Kemudian, berseliwerannya baliho bergambar Prabowo selaku Menteri Pertahanan (Menhan) bersama Presiden Jokowi. Menurut Emrus, foto-foto baliho yang ditampilkan di diskusi tersebut bisa mempengaruhi makna tertentu di peta kognisi khalayak.

“Para pendukung parpol bersama Prabowo-Gibran idealnya tidak mencantumkan foto Bapak Presiden,” katanya.

Padahal, kata Emrus, Presiden Jokowi sempat menunjukkan positif simbol netralitasnya terhadap kontestasi Pilpres 2024. Misalnya, ketika Presiden mengundang makan siang ke Istana Negara terhadap Ganjar Pranowo, Anies Baswedan dan Prabowo Subianto.

Di sana, publik memberikan hal yang positif terkait netralitas. Yaitu, dengan makan siang dengan meja yang sama, menu serupa, dan tanpa moderator.

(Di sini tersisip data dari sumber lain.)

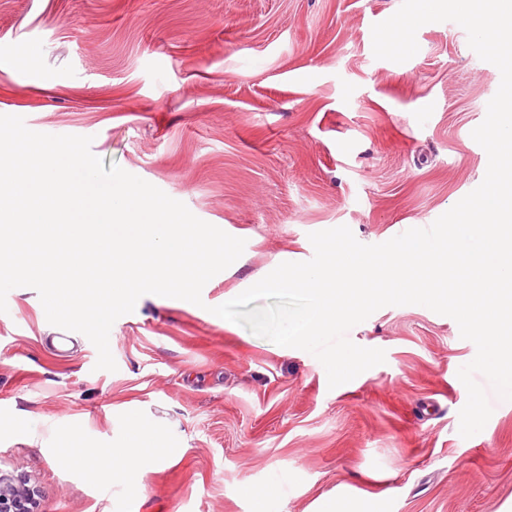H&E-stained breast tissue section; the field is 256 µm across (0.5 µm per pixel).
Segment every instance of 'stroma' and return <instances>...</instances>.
I'll list each match as a JSON object with an SVG mask.
<instances>
[{
  "label": "stroma",
  "instance_id": "1",
  "mask_svg": "<svg viewBox=\"0 0 512 512\" xmlns=\"http://www.w3.org/2000/svg\"><path fill=\"white\" fill-rule=\"evenodd\" d=\"M402 0H0V115L92 137V152L245 239L203 306L139 298L113 324L116 371L71 333L53 353L36 290L0 313V473L42 512H512V401L459 433L476 355L457 323L386 306L348 332L386 361L329 387L310 353L213 318L309 233L364 244L426 228L483 181L472 137L499 69L457 23L421 26L403 63L374 24ZM26 55V64L16 62ZM158 434L139 470L112 465L134 419ZM113 470L110 480L101 471Z\"/></svg>",
  "mask_w": 512,
  "mask_h": 512
}]
</instances>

“Ini artinya egaliter. Harusnya hal serupa dilakukan ke kegiatan lainnya,” sarannya.

Misalnya, ketika Jokowi bertemu dengan relawannya, juga dilanjutkan ke seluruh relawan kontestan seperti Anies, Prabowo, maupun Ganjar.

“Supaya publik tidak memahami memberikan dukungan kepada salah satu kandidat,” geregetnya.

Intinya, jauh lebih baik jika Presiden Jokowi secara tegas mengatakan kepada seluruh kontestan politik untuk tidak menggunakan fotonya untuk kepentingan Pemilu 2024, langsung atau tidak langsung.

Lebih dalam lagi, Emrus berharap para kontestan Pemilu 2024 mengedepankan kekuatan ideologis, dan politik moral. Tidak semata menerapkan politik elektoral. Harapannya, ketika kekuatan ideologis bertemu dengan kekuatan elektoral, harus dimenangkan oleh politik ideologis.

Peristiwa tidak ideologis itu menurutnya terjadi ketika MK memututuskan umur di bawah 40 tahun dapat menjadi calon presiden/wakul presiden, lalu setelah itu Gibran mendafkarkan diri menjadi Cawapres Prabowo. Asumsinya, jauh lebih tepat Ketua Umum (Ketum) Partai Golkar Airlangga Hartarto menjadi Cawapres Prabowo.

“Saya melihat secara komunikasi politik boleh jadi ada yang tersandera. Ketika Gibran menjadi Cawapres, menarik dilakukan penelitian untuk desertasi. Melakukan wawancara mendalam dengan Airlangga, Erick Thohir, hingga Yusril Ihza Mahendra, nanti akan terungkap ada apa di balik itu,” tafsirnya.

Pakar Politik Ikrar Nusa Bhakti menganalisa, situasi politik saat ini diawali ketika Prabowo selaku pesaing Jokowi di Pilpres 2014 dan 2019 tiba-tiba berada di pemerintahan Jokowi-Ma’ruf Amin.

Bacaannya, Prabowo menyadari, tanpa ada dukungan Jokowi, dirinya tidak akan menajdi presiden.

“Dia ini ternyata jauh lebih pinter berstrategi. Kalau dia tidak mempelajari dan tidak kerja sama dia tidak akan menjadi presiden,” ungkapnya.

Nah, hal itu kemudian berlanjut dengan fenomena maraknya baliho Prabowo maupun PSI yang menyertai foto Presiden Jokowi. Misalnya di baliho PSI yang menuliskan ‘Jokow15me’ dengan foto Ketum PSI Kaesang Pangarep bersanding dengan Sang Ayah, Presiden Jokowi.

Analisannya, itu kalau dibaca adalah menjadi ‘Jokowi Is Me’. Pasalnya, Kaesang sudah menjadi PSI, berarti Jokowi adalah bagian dari PSI.

“Tergantung bapaknya. Tanpa bapaknya bukan siapa-siapa. Kita yang masih waras tidak menginginkan ada perampasan demokrasi. Kita tidak ingin demokrasi diputar 180 derajat melebihi 1998,” katanya.

Namun, Pakar Politik alumni Universitas Indonesia (UI) ini mengungkapkan, tadinya PDI Perjuangan (PDIP) masih memasang foto Presiden Jokowi, dengan foto kecil Ketum Megawati Soekarnoputri dan Soekarno di belakangnya. Belakangan, tidak ada lagi baliho model seperti itu.

Menurutnya, tidak perlu foto Presiden Jokowi menyertai para kontestan Pilpres 2024.

“Itu ngga perlu foto presiden di baliho peraga kampanye baik di kubu Anies, Ganjar, maupun Prabowo, karena anda tahu situasinya saat ini sedang tidak enak-enak saja,” tutupnya.